Colorectal cancer (CRC) is one of the most common cancers world-wide. Among various forms of familial cancers, Hereditary Nonpolyposis Colorectal Cancer (HNPCC) is the most frequent type of hereditary cancer syndromes. It is well known that inactivation of DNA mismatch repair (MMR) genes are responsible for HNPCC. Germline mutations in either the MSH2 or the MLH1 genes can be detected in the majority of HNPCC patients. Alternatively, methylation of the MLH1 promoter in the germline have been observed in a few individuals with HNPCC. More recently, we have first identified a family with inheritance in three successive generations, of germline allele-specific and mosaic hypermethylation of the MSH2 gene promoter, without evidence of DNA mismatch repair gene mutation.

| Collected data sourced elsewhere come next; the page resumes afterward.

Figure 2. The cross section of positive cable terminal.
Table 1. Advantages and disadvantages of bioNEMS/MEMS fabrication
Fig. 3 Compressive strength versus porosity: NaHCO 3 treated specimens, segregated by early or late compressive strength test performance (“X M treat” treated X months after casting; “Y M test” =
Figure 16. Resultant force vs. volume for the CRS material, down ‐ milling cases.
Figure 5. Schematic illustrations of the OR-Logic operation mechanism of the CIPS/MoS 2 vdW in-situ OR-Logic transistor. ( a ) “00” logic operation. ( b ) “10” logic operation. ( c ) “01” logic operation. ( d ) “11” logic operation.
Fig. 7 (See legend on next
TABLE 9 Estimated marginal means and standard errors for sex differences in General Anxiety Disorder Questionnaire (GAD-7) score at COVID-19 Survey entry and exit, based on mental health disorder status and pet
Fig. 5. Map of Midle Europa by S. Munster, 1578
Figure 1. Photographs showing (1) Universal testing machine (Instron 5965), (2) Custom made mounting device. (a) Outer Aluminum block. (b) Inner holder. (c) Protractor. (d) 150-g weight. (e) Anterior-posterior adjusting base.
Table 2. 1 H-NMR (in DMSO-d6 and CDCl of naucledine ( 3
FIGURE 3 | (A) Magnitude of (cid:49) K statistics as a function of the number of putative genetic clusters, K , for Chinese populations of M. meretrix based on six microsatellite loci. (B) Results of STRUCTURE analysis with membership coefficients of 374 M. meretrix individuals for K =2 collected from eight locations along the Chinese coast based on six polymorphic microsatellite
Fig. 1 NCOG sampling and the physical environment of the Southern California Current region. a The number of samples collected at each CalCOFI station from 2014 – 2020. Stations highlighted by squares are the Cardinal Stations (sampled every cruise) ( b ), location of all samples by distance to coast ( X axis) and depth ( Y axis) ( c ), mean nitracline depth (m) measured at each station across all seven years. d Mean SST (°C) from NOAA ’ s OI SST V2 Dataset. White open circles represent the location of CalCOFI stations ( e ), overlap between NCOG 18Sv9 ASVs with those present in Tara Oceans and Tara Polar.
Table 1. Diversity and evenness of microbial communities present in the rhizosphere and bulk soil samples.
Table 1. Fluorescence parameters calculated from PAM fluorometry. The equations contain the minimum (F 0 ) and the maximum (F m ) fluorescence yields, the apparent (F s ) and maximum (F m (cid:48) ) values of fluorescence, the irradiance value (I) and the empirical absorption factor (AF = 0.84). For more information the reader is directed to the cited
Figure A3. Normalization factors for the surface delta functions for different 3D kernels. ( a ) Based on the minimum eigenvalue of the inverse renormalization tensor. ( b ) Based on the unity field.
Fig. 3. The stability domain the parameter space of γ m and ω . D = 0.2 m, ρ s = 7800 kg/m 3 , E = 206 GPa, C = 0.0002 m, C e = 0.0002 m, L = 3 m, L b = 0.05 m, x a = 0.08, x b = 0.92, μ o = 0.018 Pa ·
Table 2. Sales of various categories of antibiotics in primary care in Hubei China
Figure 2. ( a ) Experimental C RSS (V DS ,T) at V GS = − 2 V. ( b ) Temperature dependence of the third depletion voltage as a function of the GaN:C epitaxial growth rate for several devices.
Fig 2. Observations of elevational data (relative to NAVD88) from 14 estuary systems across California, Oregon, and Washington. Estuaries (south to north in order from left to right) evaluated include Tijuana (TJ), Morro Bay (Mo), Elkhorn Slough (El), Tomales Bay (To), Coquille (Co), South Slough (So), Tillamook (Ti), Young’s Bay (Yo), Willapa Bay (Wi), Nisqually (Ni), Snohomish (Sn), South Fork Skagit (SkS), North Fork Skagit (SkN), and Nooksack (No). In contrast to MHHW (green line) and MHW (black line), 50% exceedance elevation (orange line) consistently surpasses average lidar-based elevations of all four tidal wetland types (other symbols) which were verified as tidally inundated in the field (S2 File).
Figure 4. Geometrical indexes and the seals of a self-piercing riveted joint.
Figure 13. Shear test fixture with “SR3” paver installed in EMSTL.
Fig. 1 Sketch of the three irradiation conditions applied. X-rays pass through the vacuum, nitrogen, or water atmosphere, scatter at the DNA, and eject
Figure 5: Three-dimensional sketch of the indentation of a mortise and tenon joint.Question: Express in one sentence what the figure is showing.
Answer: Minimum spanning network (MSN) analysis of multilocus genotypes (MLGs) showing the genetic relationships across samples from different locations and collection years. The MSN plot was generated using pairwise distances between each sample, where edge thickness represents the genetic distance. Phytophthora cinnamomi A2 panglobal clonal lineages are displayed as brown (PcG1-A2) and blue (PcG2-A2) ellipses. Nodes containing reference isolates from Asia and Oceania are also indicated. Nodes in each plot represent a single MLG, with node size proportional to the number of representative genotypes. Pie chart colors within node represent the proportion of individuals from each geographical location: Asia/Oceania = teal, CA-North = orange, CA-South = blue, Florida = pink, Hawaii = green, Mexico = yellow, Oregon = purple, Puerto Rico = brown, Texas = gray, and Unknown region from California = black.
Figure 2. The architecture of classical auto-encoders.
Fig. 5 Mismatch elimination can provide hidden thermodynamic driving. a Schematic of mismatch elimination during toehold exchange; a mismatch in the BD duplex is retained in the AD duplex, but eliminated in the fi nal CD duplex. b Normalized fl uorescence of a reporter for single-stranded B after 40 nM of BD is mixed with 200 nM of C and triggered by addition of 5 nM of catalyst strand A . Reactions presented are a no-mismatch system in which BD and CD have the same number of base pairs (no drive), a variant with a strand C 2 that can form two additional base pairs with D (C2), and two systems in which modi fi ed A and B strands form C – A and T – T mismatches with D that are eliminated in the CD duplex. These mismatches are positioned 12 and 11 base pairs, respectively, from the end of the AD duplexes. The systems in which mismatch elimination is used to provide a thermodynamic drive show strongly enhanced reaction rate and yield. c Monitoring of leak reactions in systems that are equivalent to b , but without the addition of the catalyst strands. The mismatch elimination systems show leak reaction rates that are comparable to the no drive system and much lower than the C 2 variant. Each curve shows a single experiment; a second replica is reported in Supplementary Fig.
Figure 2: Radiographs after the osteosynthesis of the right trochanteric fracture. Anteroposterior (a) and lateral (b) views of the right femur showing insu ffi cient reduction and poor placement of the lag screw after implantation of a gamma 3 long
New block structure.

Three siblings carrying the germline methylation developed early-onset colorectal (CRC) or endometrial cancers, all with microsatellite instability and MSH2 protein loss [Chan et al Nat Genet 2006]. To further elucidate the underlying mechanism of this germline epimutation, we have performed linkage analysis using microsatellite markers flanking the MSH2 gene. Based on the presence of recombination events, we have successfully narrowed down the chromosomal region to less than 20Mb that is linked with the occurrence of germline MSH2 methylation. Methylation status of the genes with CpG island within this region was examined. The promoter of all genes located upstream of MSH2 were unmethylated. The MSH6 gene which is located downstream of MSH2 also showed no sign of methylation. Our result suggests a possible existence of a cis-acting element that may contribute to the MSH2 methylation. Further study of this chromosomal region may reveal novel mechanisms involved in the regulation of methylation in humans.